QUOTED PASSAGE:
○ ○ ○

TobyBaril
commented
1 month ago Hi,
The runtime of RepeatModeler is wholly dependent on the repeat content of the genome, and is the rate limiting step of the whole pipeline. For example, the RepeatModeler2 manual states a runtime of 37 hours and 23 minutes for O sativa, which is 375Mb (https://www.repeatmasker.org/RepeatModeler/). De novo repeat detection is computationally intensive, leading to these long runtimes.
You can try running single chromosomes at a time, however this will lead to a bias in repeat detection. De novo repeat detection works by comparing the whole input sequence to itself and identifying repeated regions. If a single chromosome is used, you are likely to detect high copy-number repeats, but will likely miss low copy-number TEs, especially if they are not found in several copies on the same chromosome. If this suits your requirements, then you can run the pipeline this way, but you will need to cluster your final libraries to cross-reference families between chromosomes as RepeatModeler family names are randomly generated.
One way to save time doing this would be to use earlGreyLibConstruct in the latest version of Earl Grey, which will generate a library but not run the annotation step. You could then do this for each chromosome, combine the libraries, then run repeatmasker afterwards on the whole genome to generate your final annotation.
sherlock0088
Hi,
I am currently running EarlGrey for a gymnosperm genome (>10 Gbps), and the process has been running for over 7 days on 48 cores. However, our HPC has a running time limitation of 7 days, which means the job has not completed.
I would appreciate any suggestions you might have for reducing the running time. Specifically, would running EarlGrey on a chromosome-by-chromosome basis affect the reliability of the final output?
Yupeng

○ ○ ○

PROVIDED RECORDS:
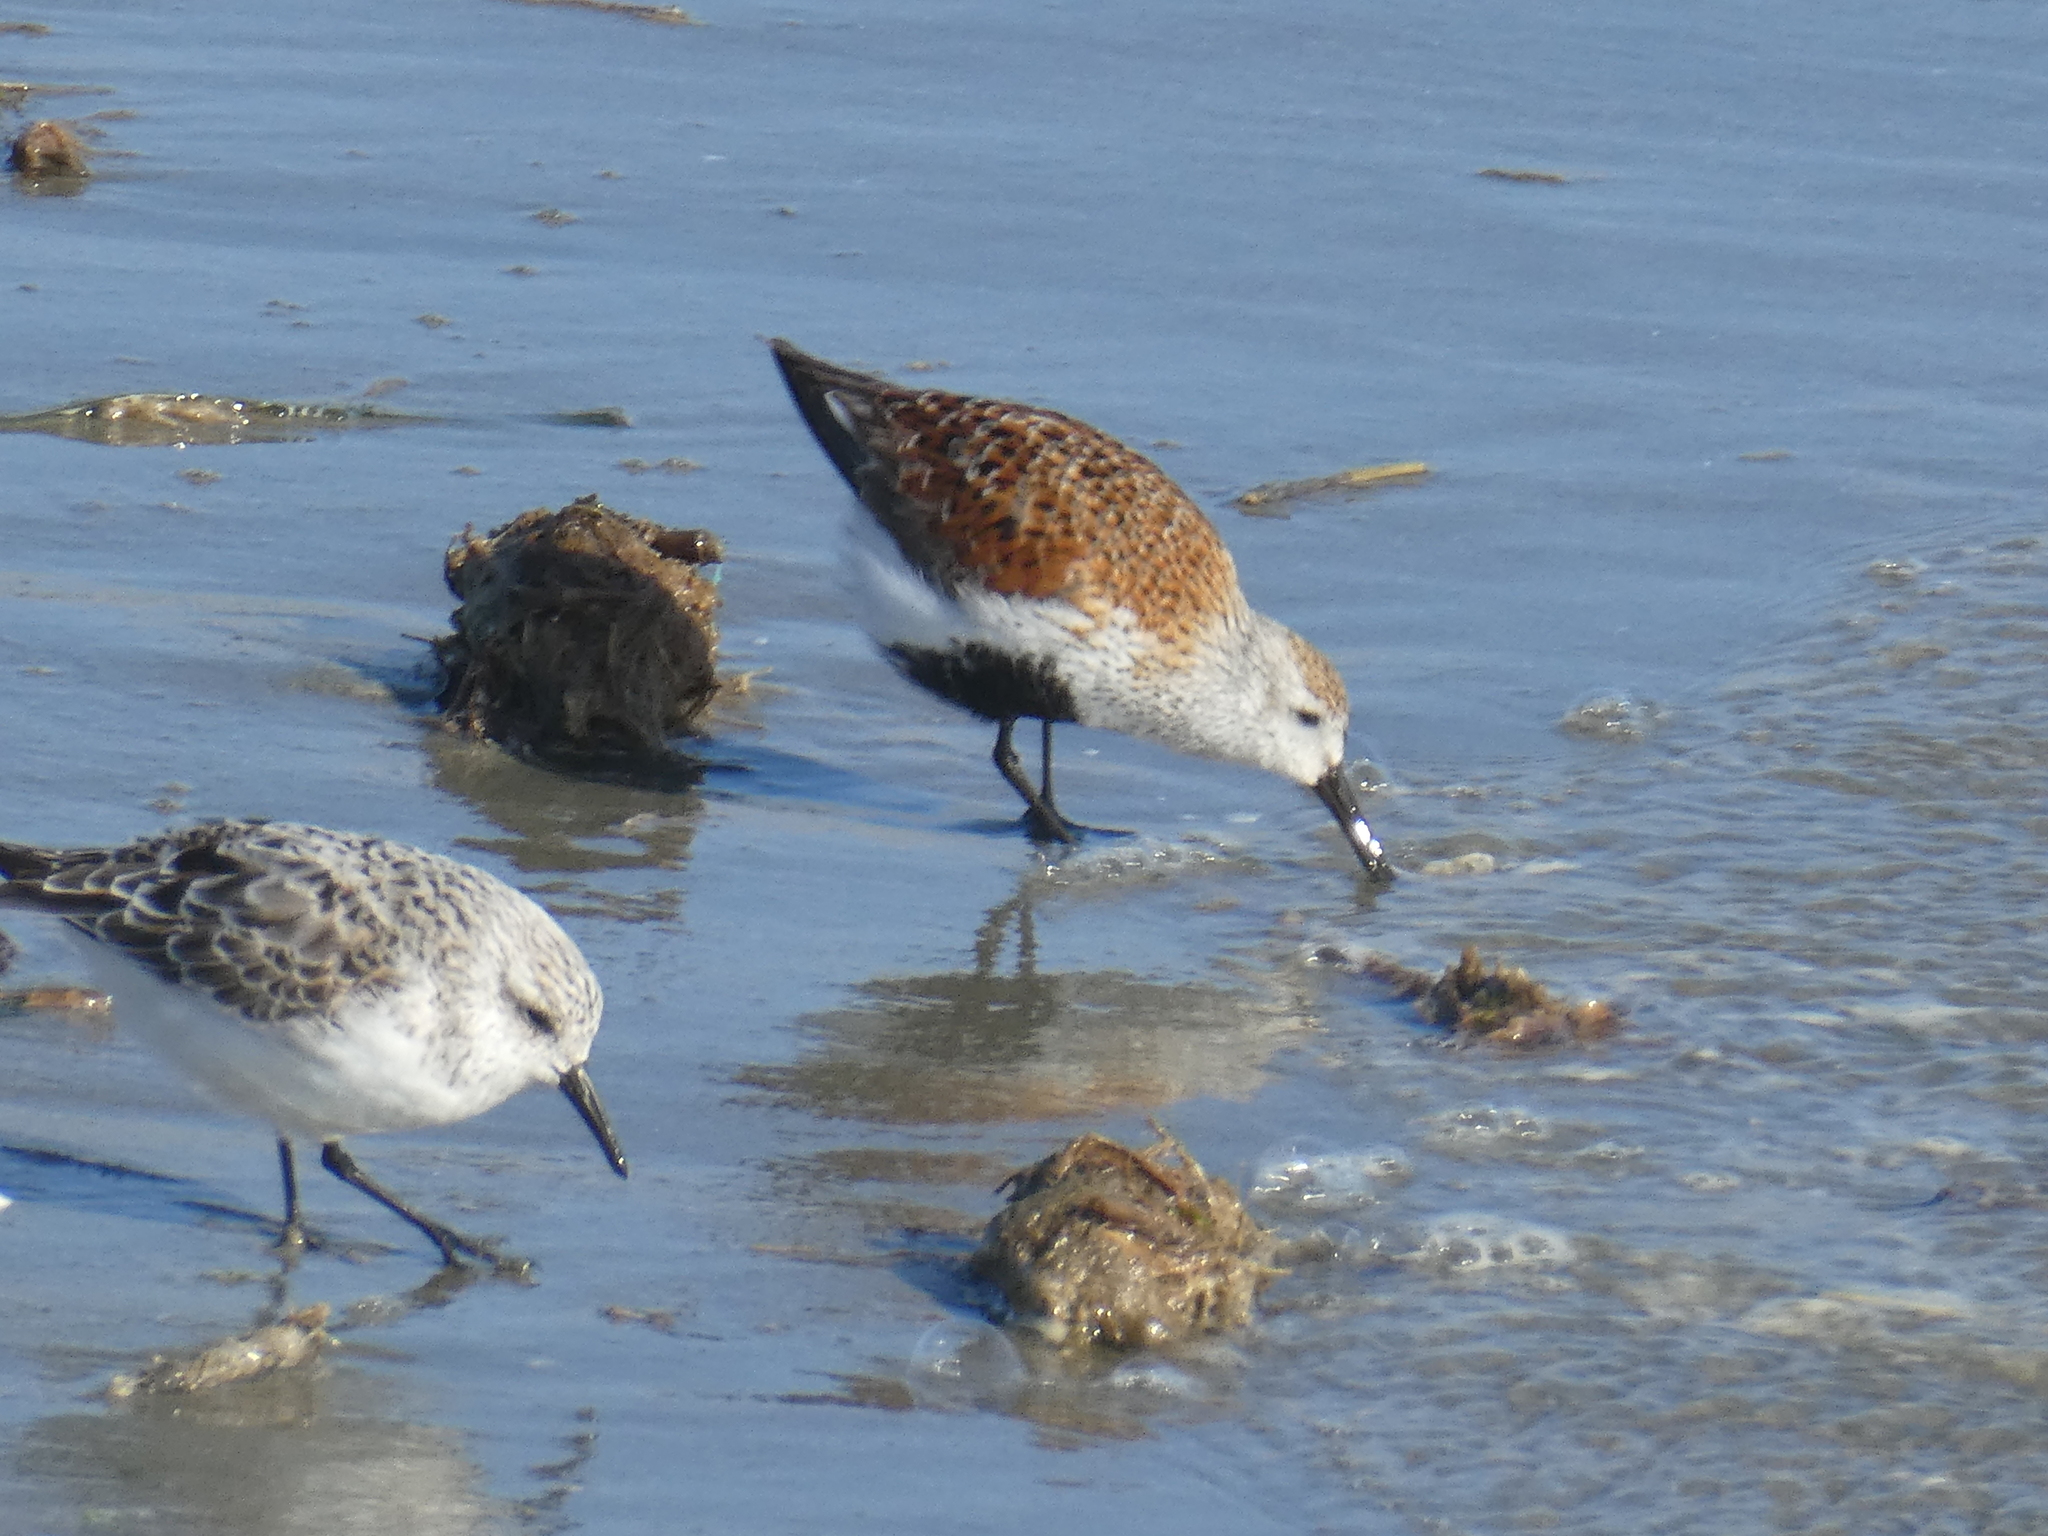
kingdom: Animalia
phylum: Chordata
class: Aves
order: Charadriiformes
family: Scolopacidae
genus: Calidris
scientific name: Calidris alpina
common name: Dunlin
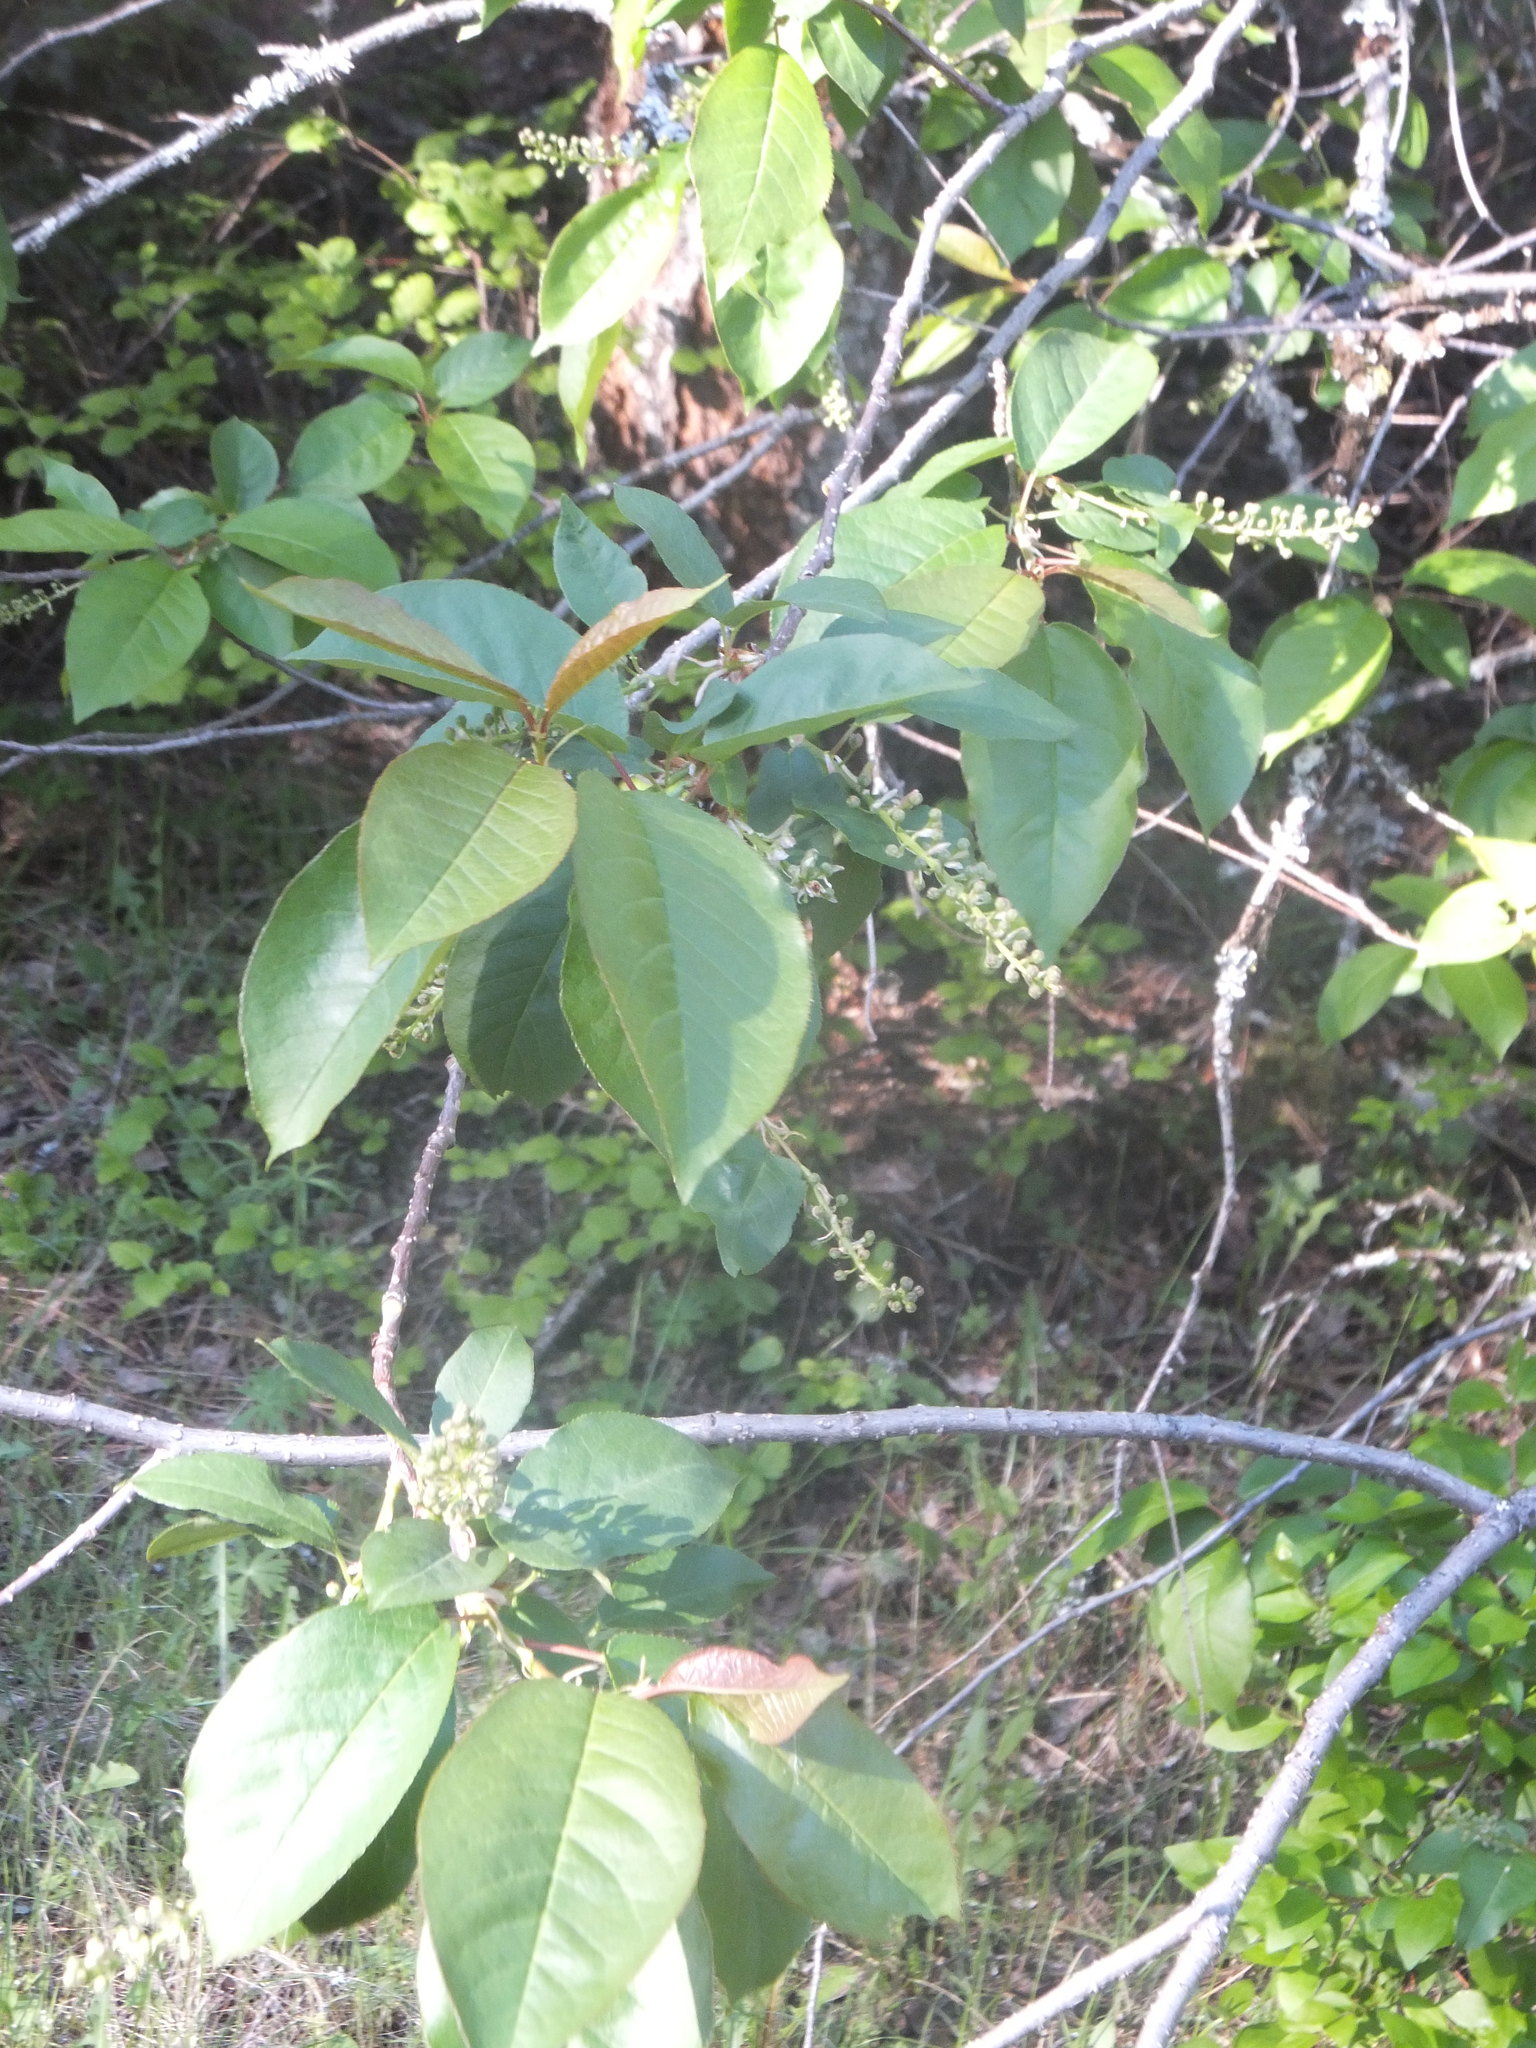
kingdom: Plantae
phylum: Tracheophyta
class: Magnoliopsida
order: Rosales
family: Rosaceae
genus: Prunus
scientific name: Prunus virginiana
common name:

○ ○ ○

PROMPT 1: According to the forum thread, what runtime does the RepeatModeler2 manual give for O sativa?
PROMPT 2: Retype the forum thread from "sherlock0088" to "the final output?", inclusive.
PROMPT 3: List, in order, the steps of the time-saving approach that the forum thread proposes.
The entries are separate material and have no connection to the forum thread.

EXERCISE RESPONSE 1: 37 hours and 23 minutes.

EXERCISE RESPONSE 2:
sherlock0088
Hi,
I am currently running EarlGrey for a gymnosperm genome (>10 Gbps), and the process has been running for over 7 days on 48 cores. However, our HPC has a running time limitation of 7 days, which means the job has not completed.
I would appreciate any suggestions you might have for reducing the running time. Specifically, would running EarlGrey on a chromosome-by-chromosome basis affect the reliability of the final output?

EXERCISE RESPONSE 3:
1. Use earlGreyLibConstruct on each chromosome to generate a library without running the annotation step.
2. Combine the libraries.
3. Run repeatmasker on the whole genome to generate the final annotation.